Антуан Лурмо: - Сударыня, не сочтите за вольность, но в вашем обществе я чувствую себя так же свободно и легко, как будто знаком с вами уже много лет, - сообщил Антуан хозяйке дома. Поистине: стряпчий не отказался бы столоваться у мадам Леруж и вести с ней серьёзные или шутливые застольные беседы ежедневно. Но при одном условии: чтобы место за столом напротив него занимала её внучка. – Что касается строгости, мадемуазель, то вынужден признать, что моя мать ко мне, своему единственному сыну, временами бывает поистине беспощадна.
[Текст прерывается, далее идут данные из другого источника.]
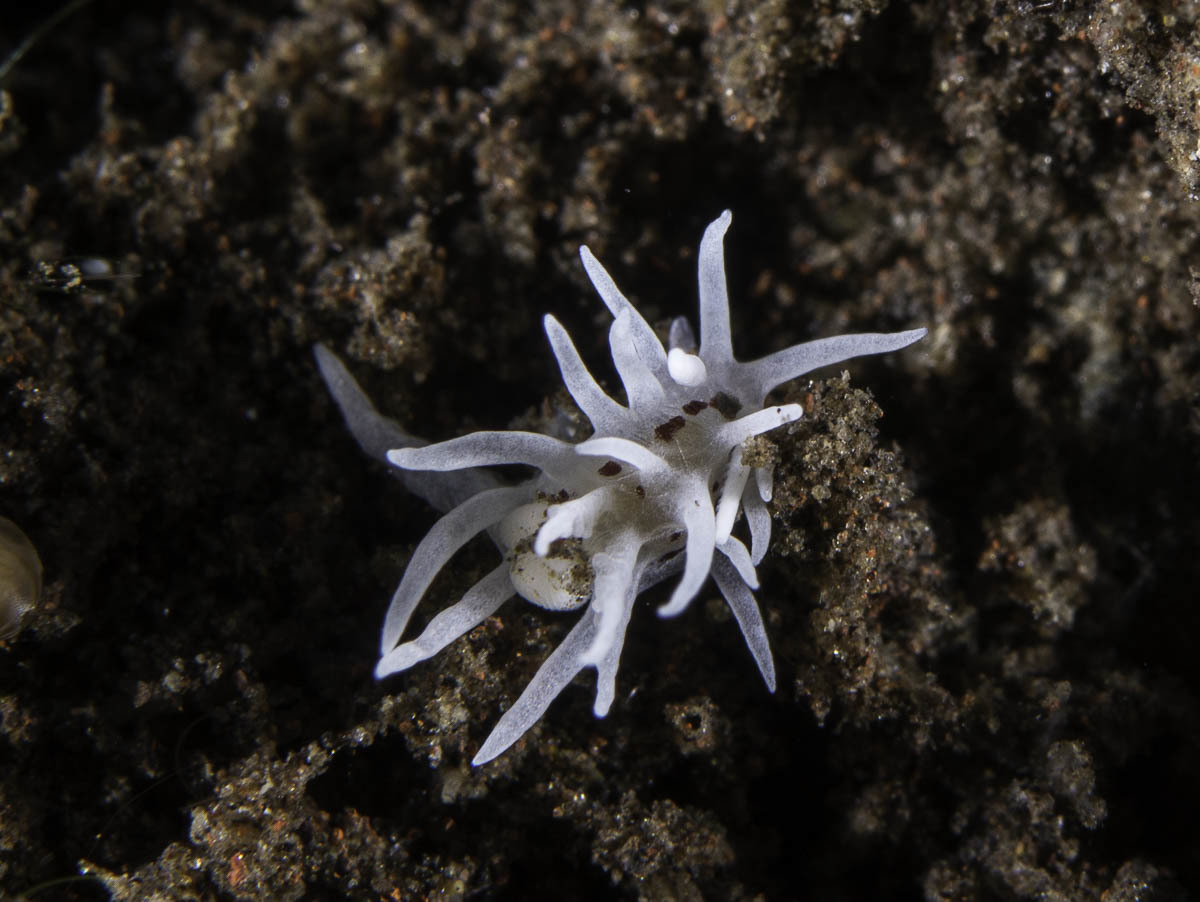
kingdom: Animalia
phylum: Mollusca
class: Gastropoda
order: Nudibranchia
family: Goniodorididae
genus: Okenia
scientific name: Okenia
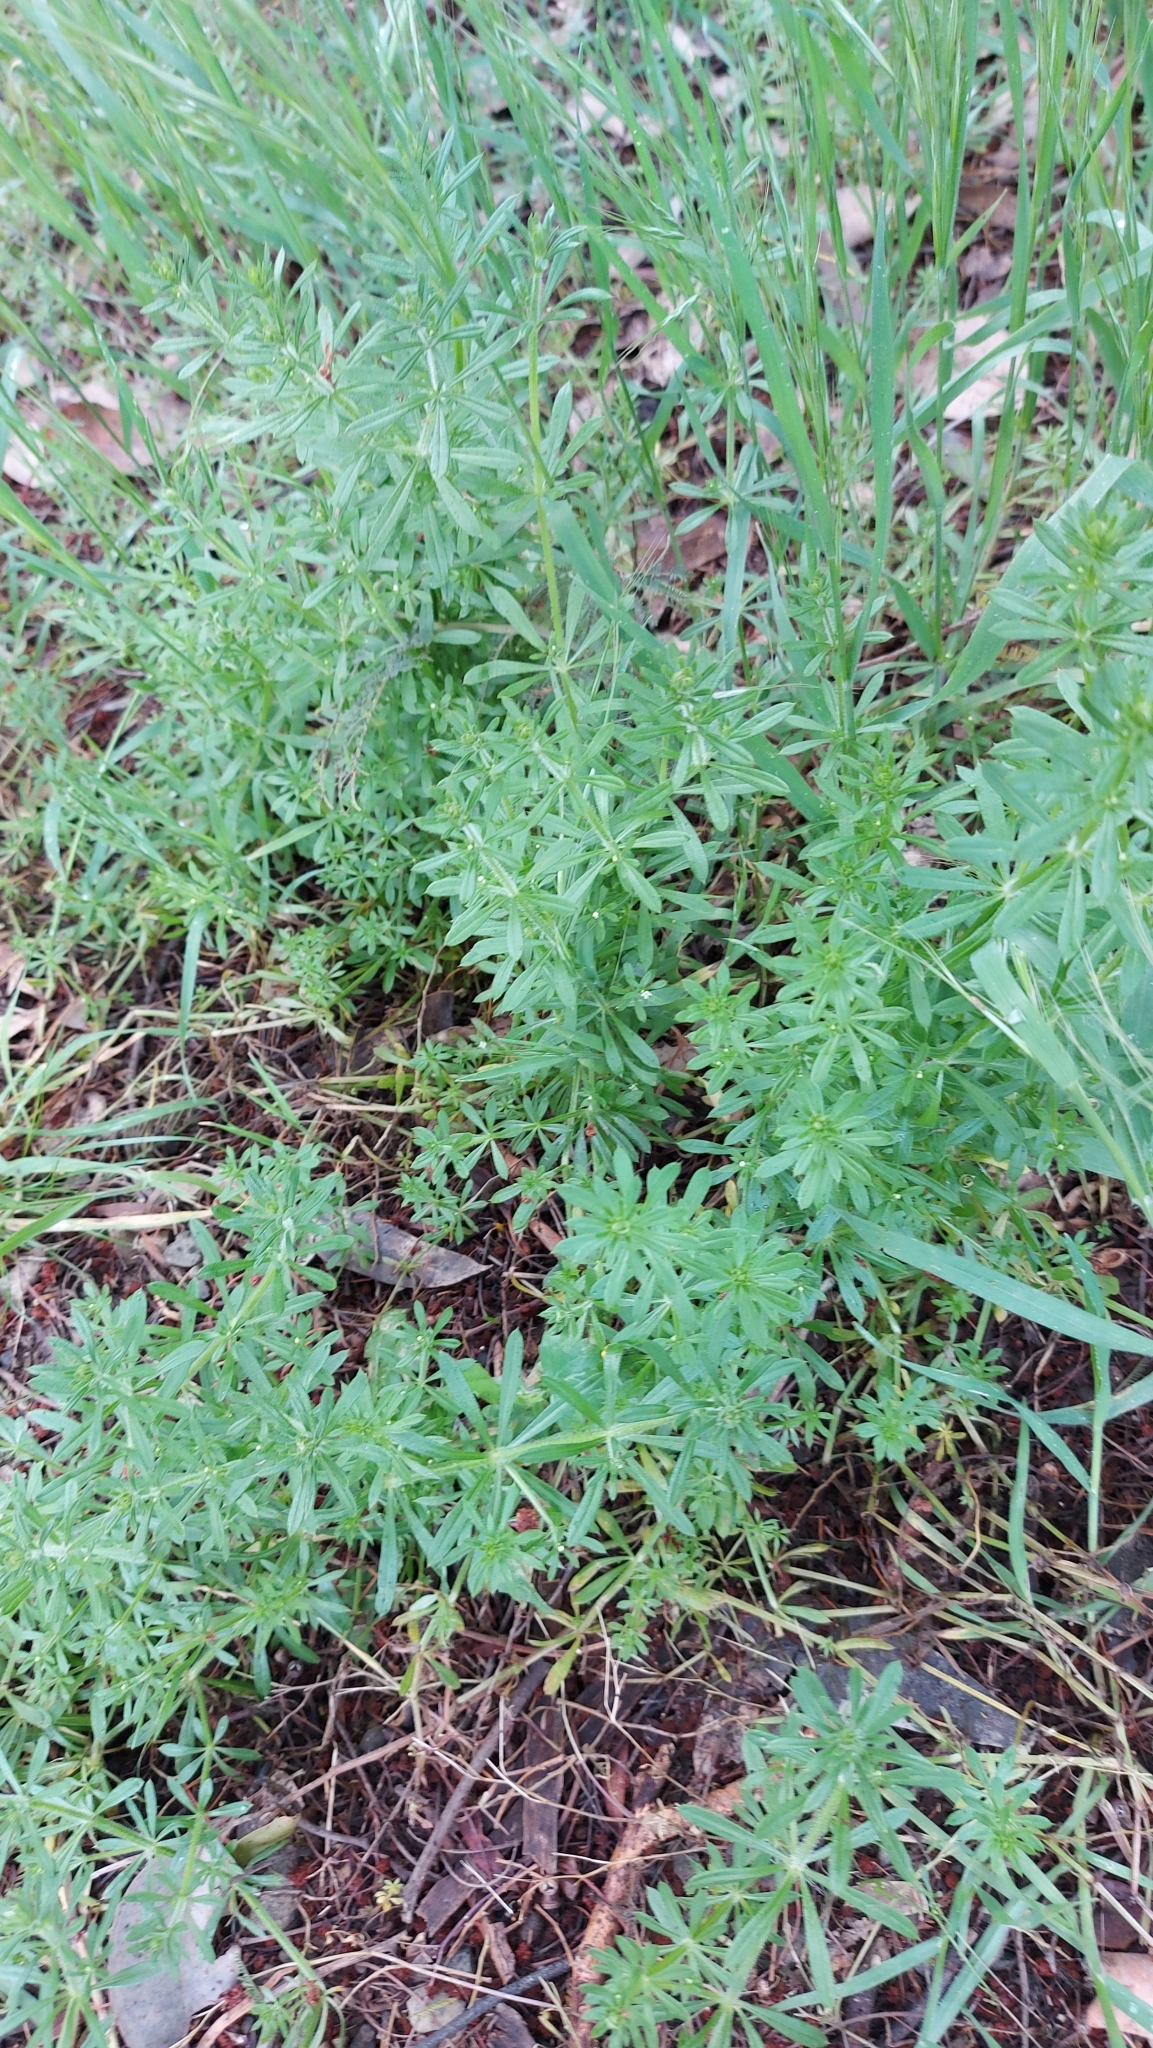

Однако при этом – нежнейшая пестунья и мудрая наперсница для моих сестриц. И не только для них, но и для их подруг. Думаю, что будь у неё невестка, особенно одних лет с моими сестрами, с ней матушка обходилась бы так же заботливо и приветливо, как с Клод и Анной. С нею самой свекровь обращалась на удивление строго, и потому она не устает повторять, что своей собственной невестке, буде таковая появится, она станет любящей матерью и верной подругой. Поскольку не могу припомнить ни единого случая, когда моя матушка погрешила против правды, уверен, что так оно и будет. Пылкий поклонник сам удивлялся гладкости, а главное – искренности своих речей. Первое, в общем, было неудивительно: как бы ни был школяр нерадив в учении, ежечасно соблазняясь более увлекательными занятиями, многочисленные университетские диспуты не прошли для него даром. Что же касается второго – это было нечто новое, поскольку он с самого детства частенько вынужден был прилгнуть ради того, чтобы избежать расправы со стороны тяжёлой на руку матери. Но сидя за столом мадам Леруж, он был настолько же правдив, как отрок на первом причастии. Вот какое благотворное влияние оказывало на бесшабашного школяра одно лишь присутствие мадемуазель Арсено!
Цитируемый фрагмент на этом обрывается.